Marlon Williams – My Boy


On My Boy, Marlon Williams has a little more pep in his step than on previous outings. It may not be the equivalent of an ANOHNI going disco revelation, but to his credit, he got the voice right. Those two albums are still very different, but what Williams does manage to capture, more than on any other album he’s released, is jubilance. As a New Zealander, Williams has always had more than a surprisingly adept knack for country music, and when flexing his baritone in his cavernous and minimalist production, he was able to elicit his own brand of isolated mysticism. That croon is still evident on his newest album, but what’s new is his seemingly ineffable swagger.

Even on a track like “Princes Walk”, which attempts to extricate his retro sheen in favor of something more melancholic, Williams can’t help from injecting it with a celestial atmosphere that brings it closer to someone like Dent May than to any of his previous work.

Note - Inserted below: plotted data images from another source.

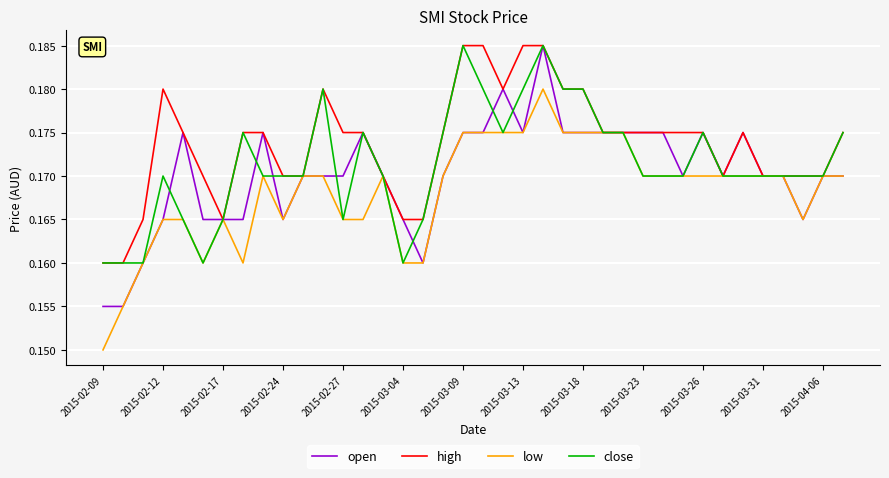

Which series has the largest total across all categories?

high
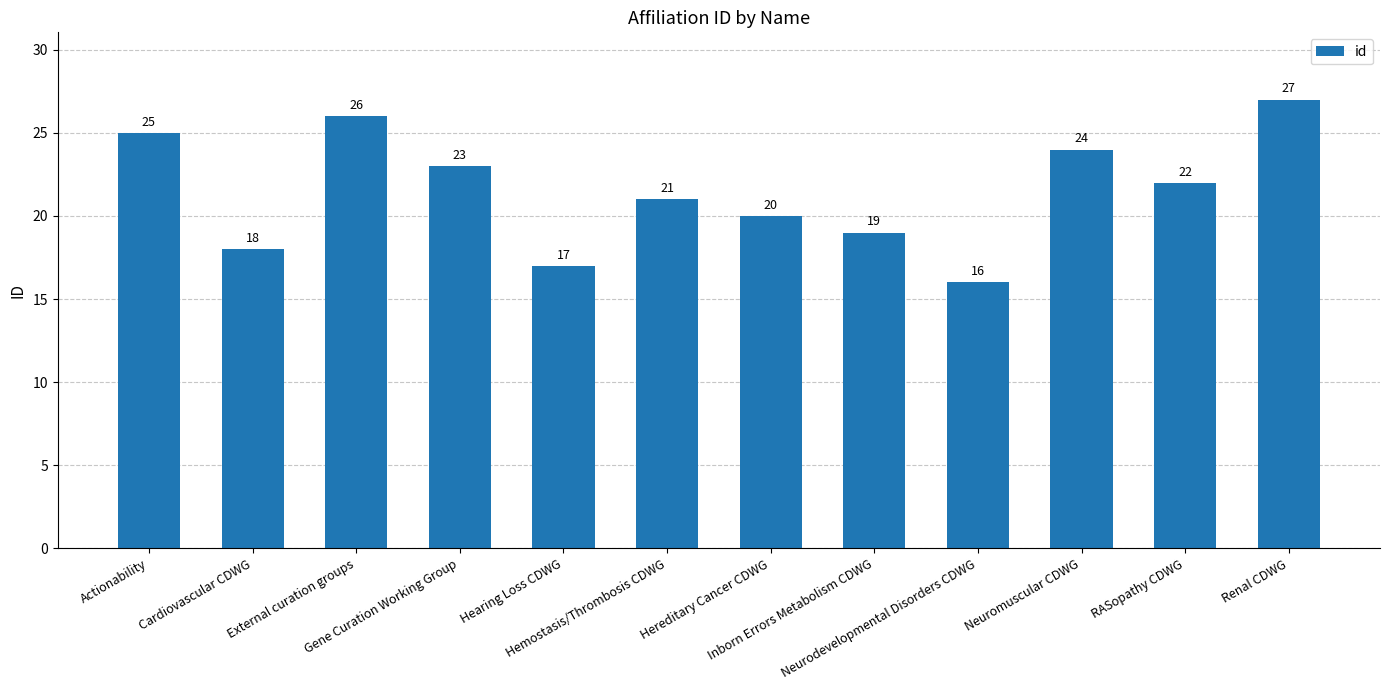

Reading left to right, transcribe all the data shown in this chart.

Actionability=25	Cardiovascular CDWG=18	External curation groups=26	Gene Curation Working Group=23	Hearing Loss CDWG=17	Hemostasis/Thrombosis CDWG=21	Hereditary Cancer CDWG=20	Inborn Errors Metabolism CDWG=19	Neurodevelopmental Disorders CDWG=16	Neuromuscular CDWG=24	RASopathy CDWG=22	Renal CDWG=27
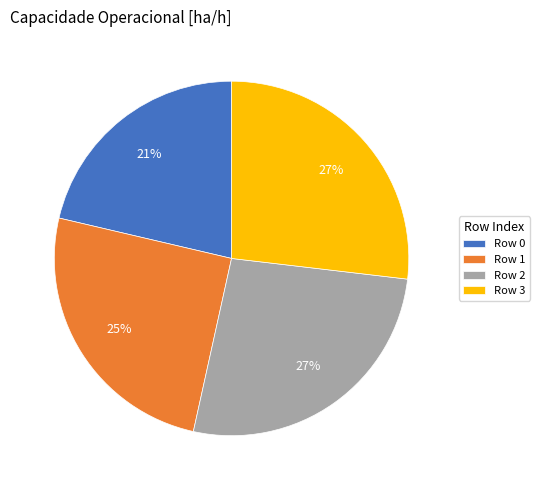

Between Row 0 and Row 1, which is larger?

Row 1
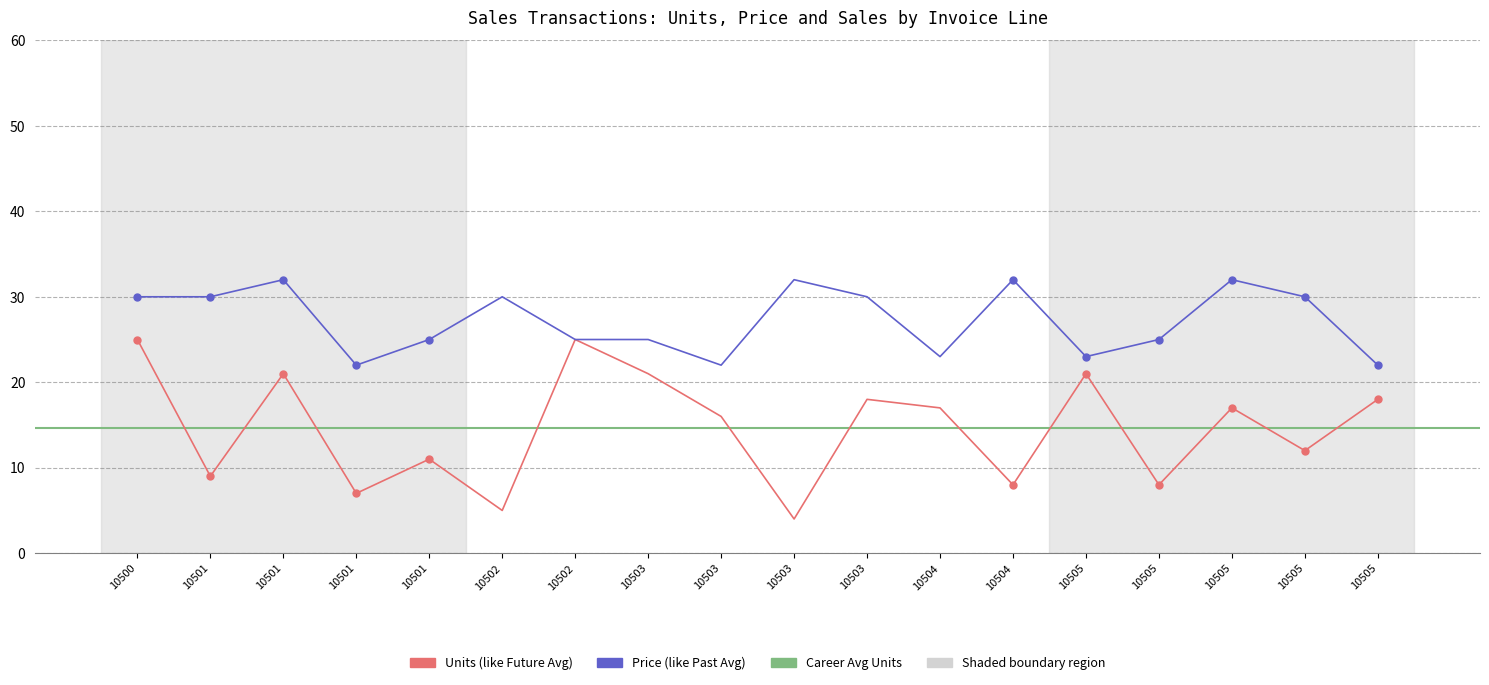

At which label is Units closest to 14?

10503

Even the similarly mellow “Trips” has a reverence that feels both regal and biting in a way he rarely divulges. Williams expertly marries the disparate styles with an overarching, rich production, and that binds the light, effortless pop tracks to the headier numbers while remaining true to himself as the mouthpiece. The only real misstep comes on “Morning Crystals”, where Williams, in his quest for to provide himself with more “fun” songs to play on stage, kneecaps some stellar instrumentation and inspired verses, with a chorus so inane and silly it threatens to torpedo the rest of the album.

Instead, Williams smartly bookends the track with a couple more cerebral cuts and focuses the audience’s attention on the album as a whole. In that respect, My Boy is a success, an album that rebrands its creator in a genuinely bold new way, something that is attempted often but is rarely this effective. It may not be his strongest outing, but it’s easily his most rousing.